How do the lines below between the ones holding "wine glass: present" and "water bottle: present", inclusive, read? Give them again exactly, with no other lines.

▸ Records for the task
= = = = =

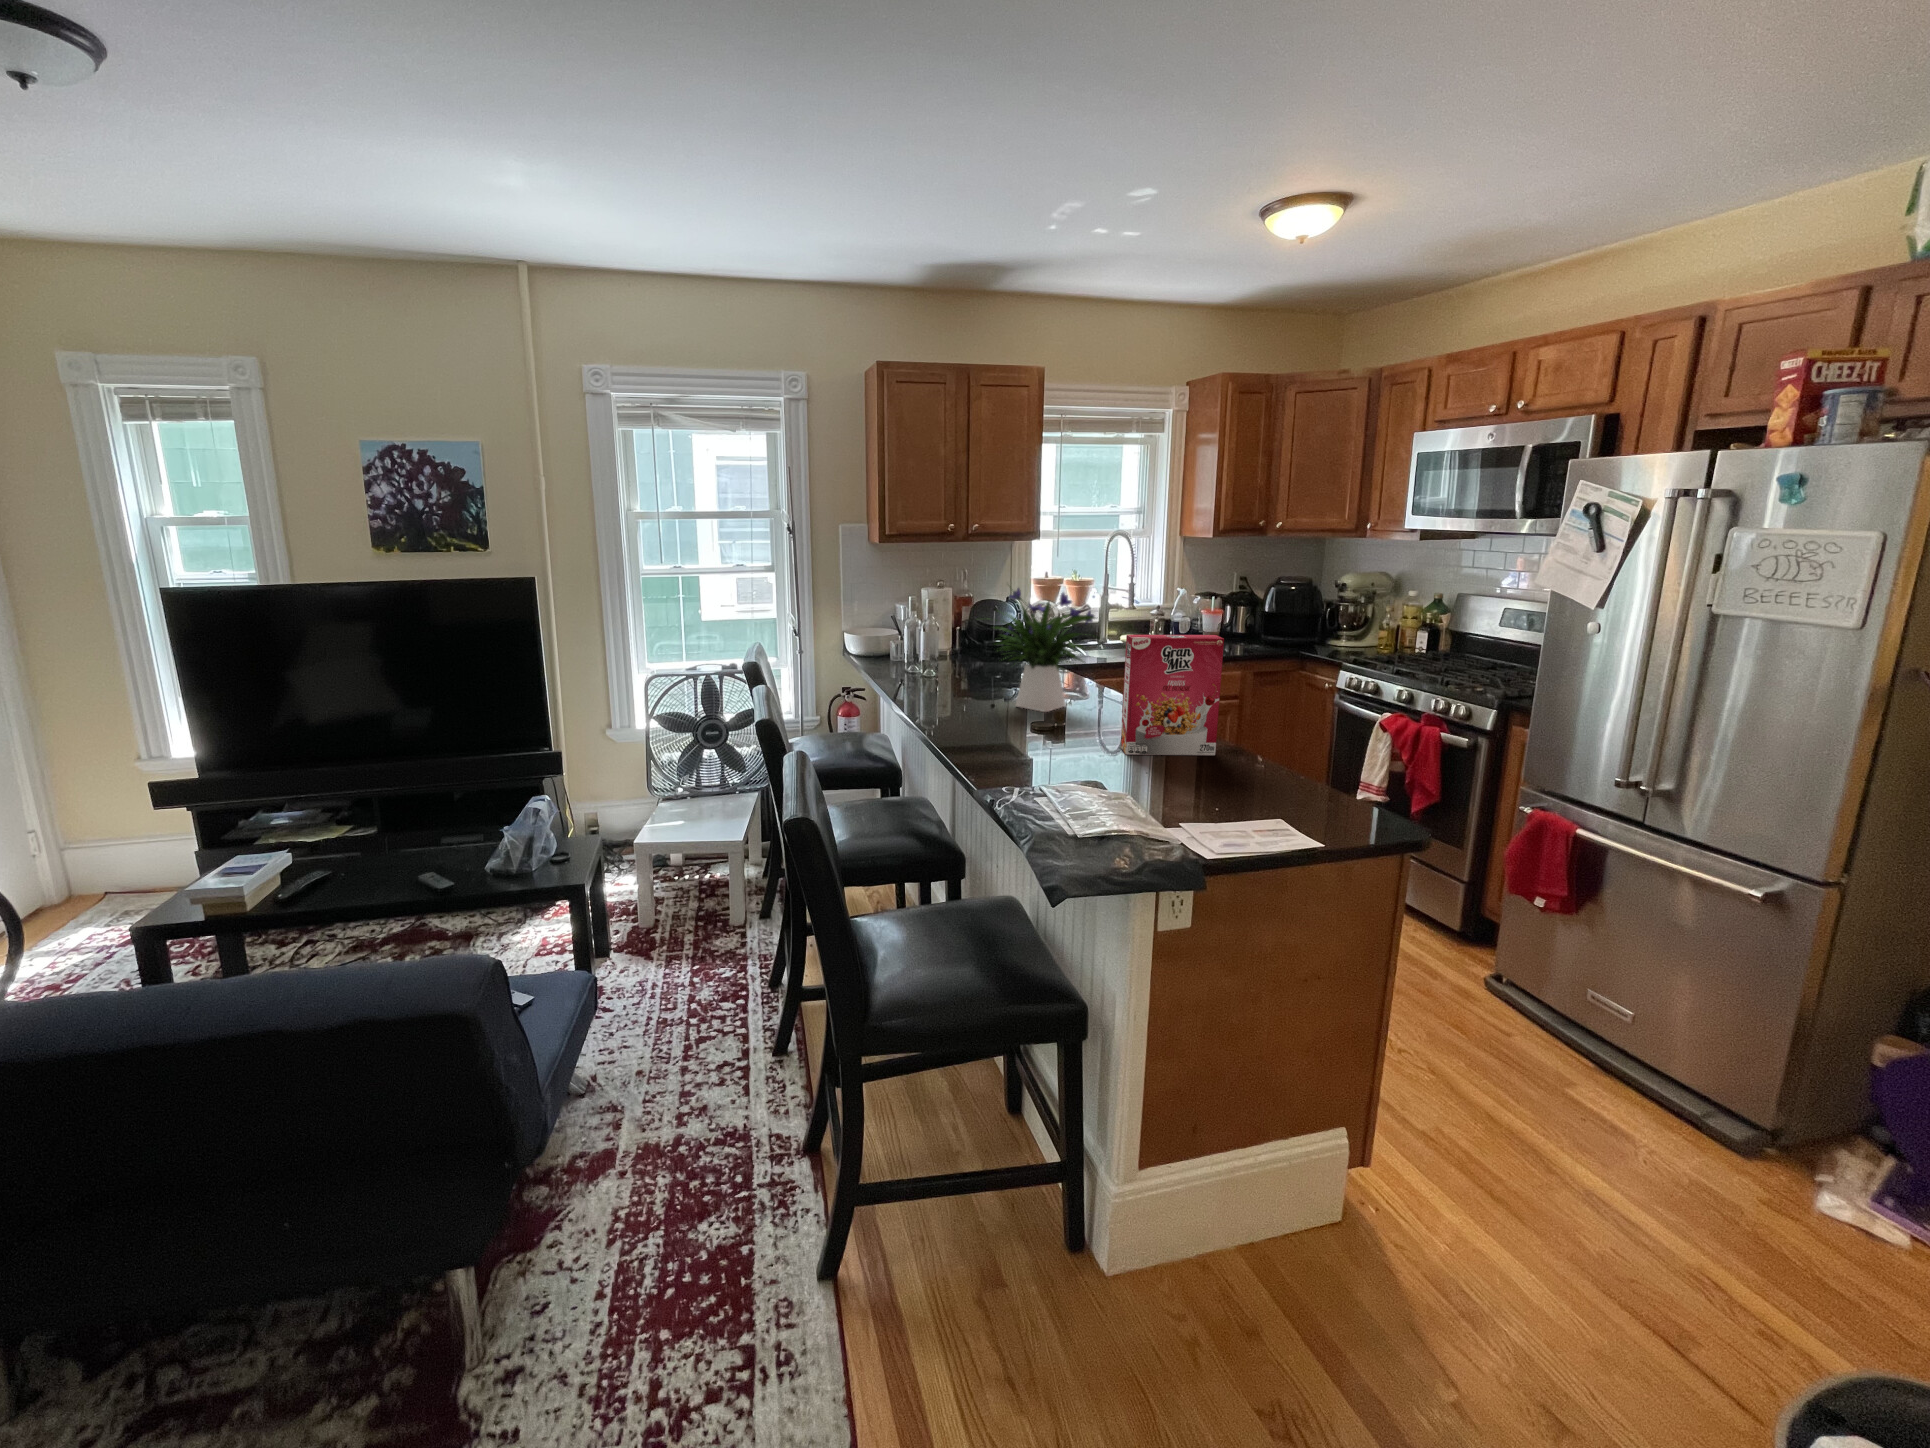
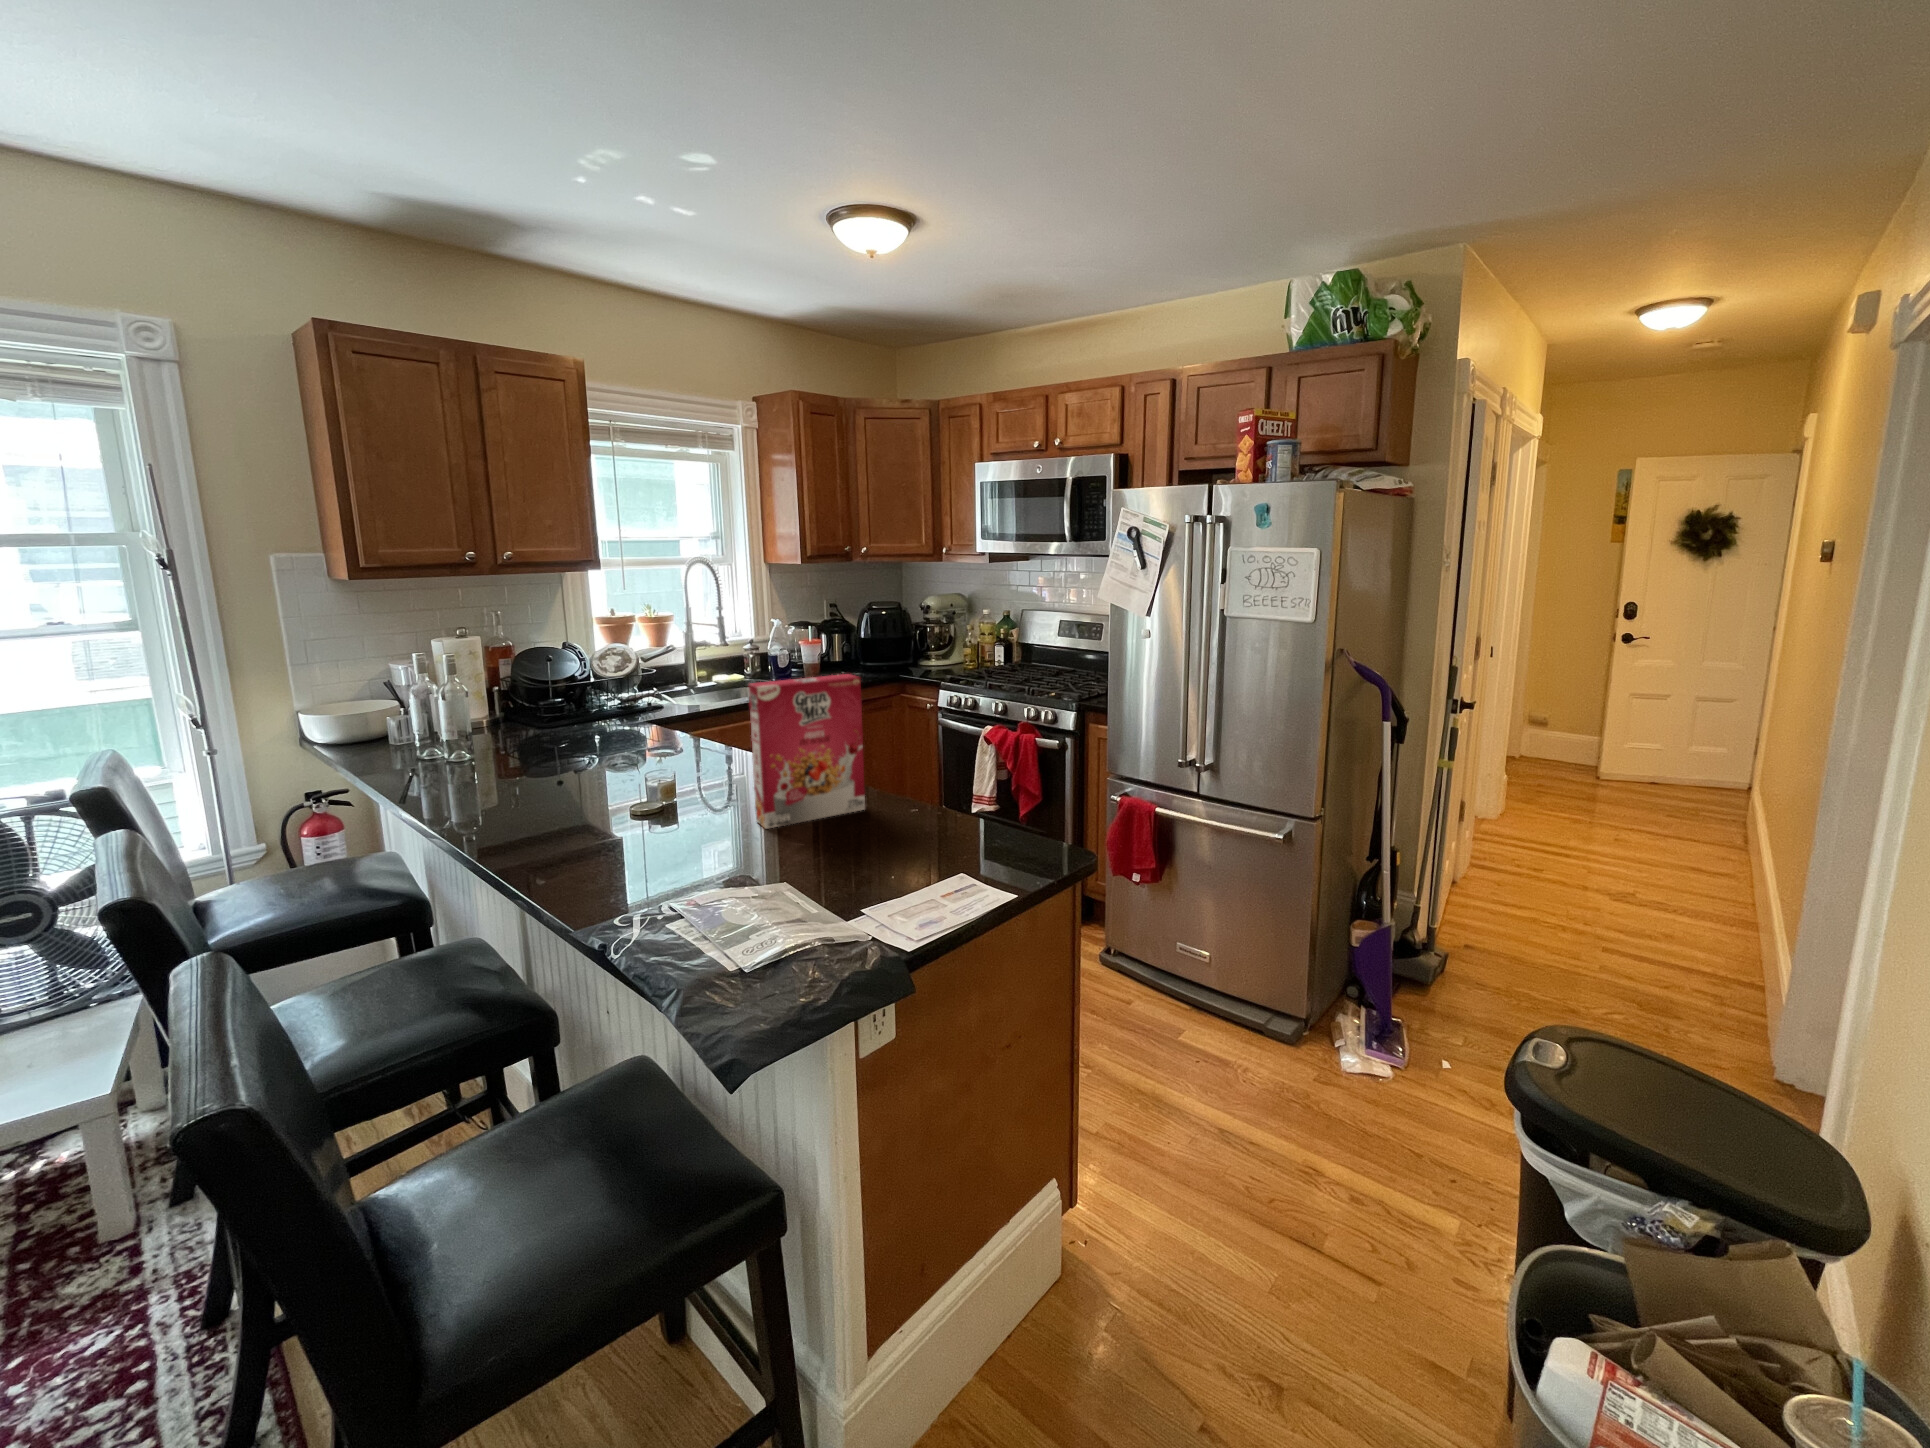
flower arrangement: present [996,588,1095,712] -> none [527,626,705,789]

= = = = =

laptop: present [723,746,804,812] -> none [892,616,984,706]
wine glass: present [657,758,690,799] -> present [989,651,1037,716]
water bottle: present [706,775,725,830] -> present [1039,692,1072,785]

= = = = =

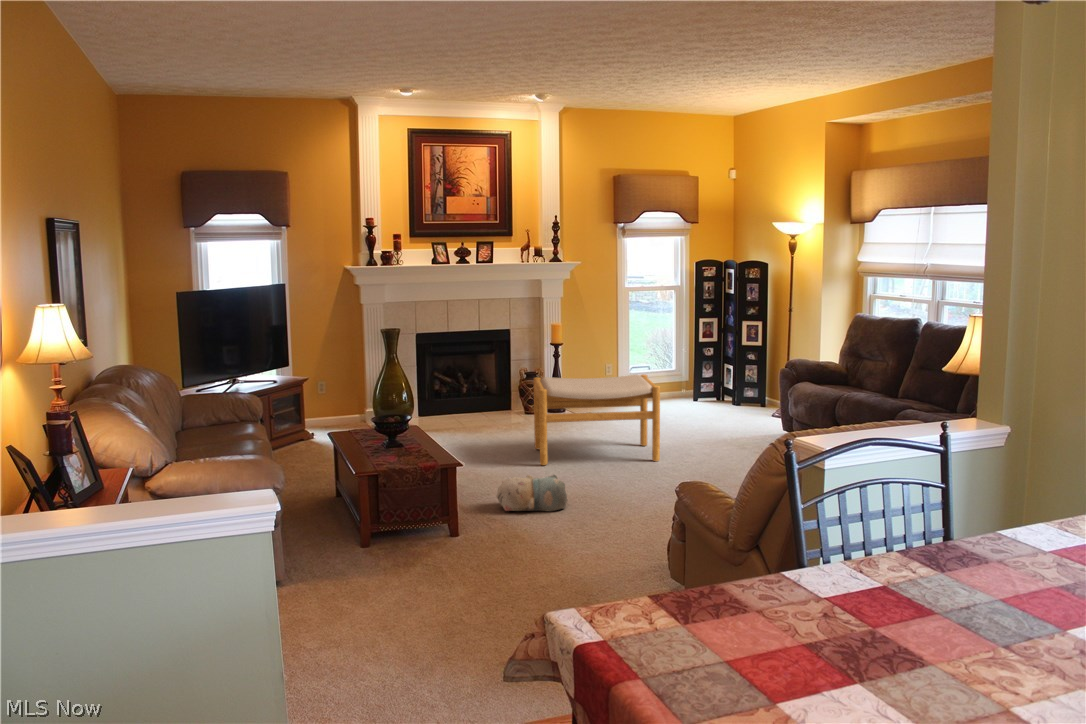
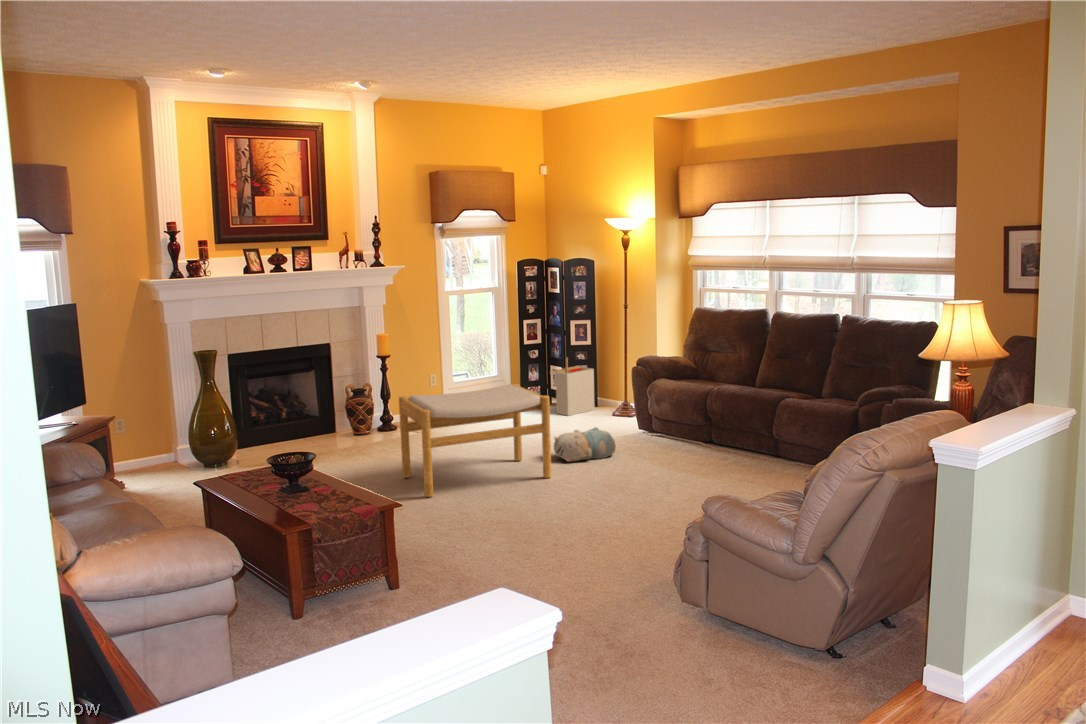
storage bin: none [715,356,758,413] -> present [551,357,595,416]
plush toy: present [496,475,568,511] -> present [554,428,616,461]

= = = = =

▸ Task solution
wine glass: present [657,758,690,799] -> present [989,651,1037,716]
water bottle: present [706,775,725,830] -> present [1039,692,1072,785]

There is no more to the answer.